Russian ballet dancer

Catherine Bartho was born in Russia and trained as a ballerina under Signor Cichette in St Petersburg. She is reputed to be the first Russian ballerina to dance in Australia.

==Life==
Catherine Bartho was the daughter of an English father and Russian mother. She was born in Moscow in 1873 and was taught at the Imperial Academy of the Arts. Her sister was also a famous Russian ballerina Lidia Nelidova (Bartho). Over the course of 1891-1892 her tutor in St Petersburg was Enrico Chichetti and during this period she appeared in a number of performances including Undine, le Jugement de Paris, Glinka's Roxana and Gounard's Faust.
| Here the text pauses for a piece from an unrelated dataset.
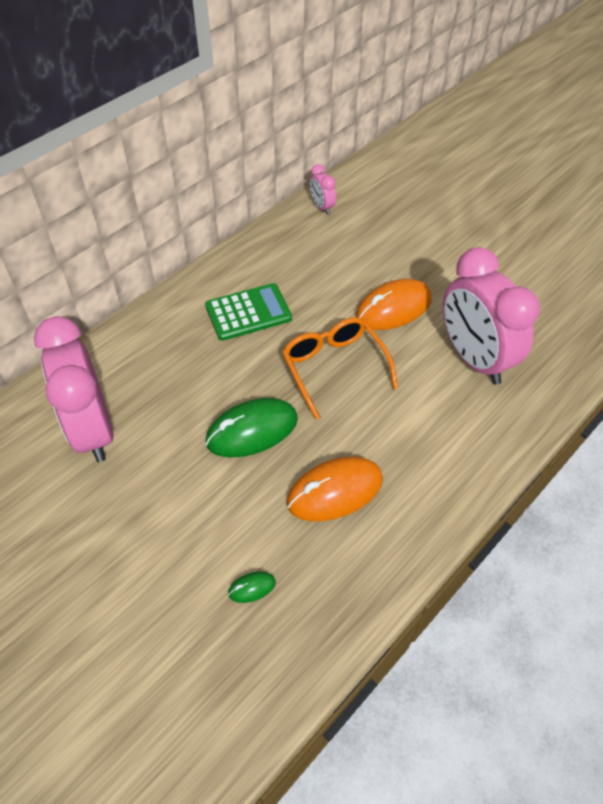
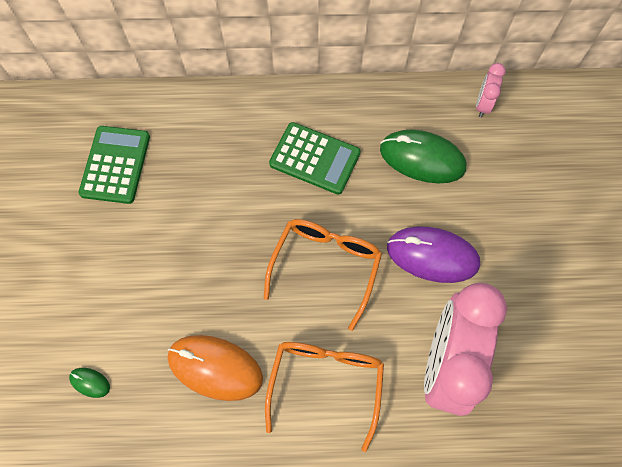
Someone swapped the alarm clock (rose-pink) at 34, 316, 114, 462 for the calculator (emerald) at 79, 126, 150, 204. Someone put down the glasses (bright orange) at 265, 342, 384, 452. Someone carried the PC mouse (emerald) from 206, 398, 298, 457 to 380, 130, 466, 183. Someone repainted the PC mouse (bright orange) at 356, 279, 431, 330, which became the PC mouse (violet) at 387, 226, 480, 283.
In 1893, she made her first trip away from Russia when she was brought to Australia by J. C. Williamson and billed as the first Russian ballerina to perform in Australia. She was part of the Entire Grand Opera Company which Williamson introduced to Australia and which consisted of 100 dancers. The two principle artists were Catherine Bartho and Enrichetta D'Argo. In September 1893, Bartho headlined in Turquoisette or ‘A Study in Blue’. This was the first classical ballet entirely conceived, produced and performed in Australia.

Bartho left Australia to perform in San Francisco and Chicago in 1894. While in America she also travelled to New York where she studied at the Alviene Master School of the Theatre and Academy of Cultural Arts, under Claude M. Alviene, who taught among others Fred Astaire. Later in her career she is reputed to have become a burlesque dancer in New York.

==Works==
- Turquoisette, or A Study in Blue (1893 - ), Australia, 1893
- L'Africaine, Metropolitan Opera, Feb 24 1900, Old Metropolitan Opera House - New York.
- Les Huguenots, Metropolitan Opera Feb 19 1900 - Mar 10 1900, Old Metropolitan Opera House - New York.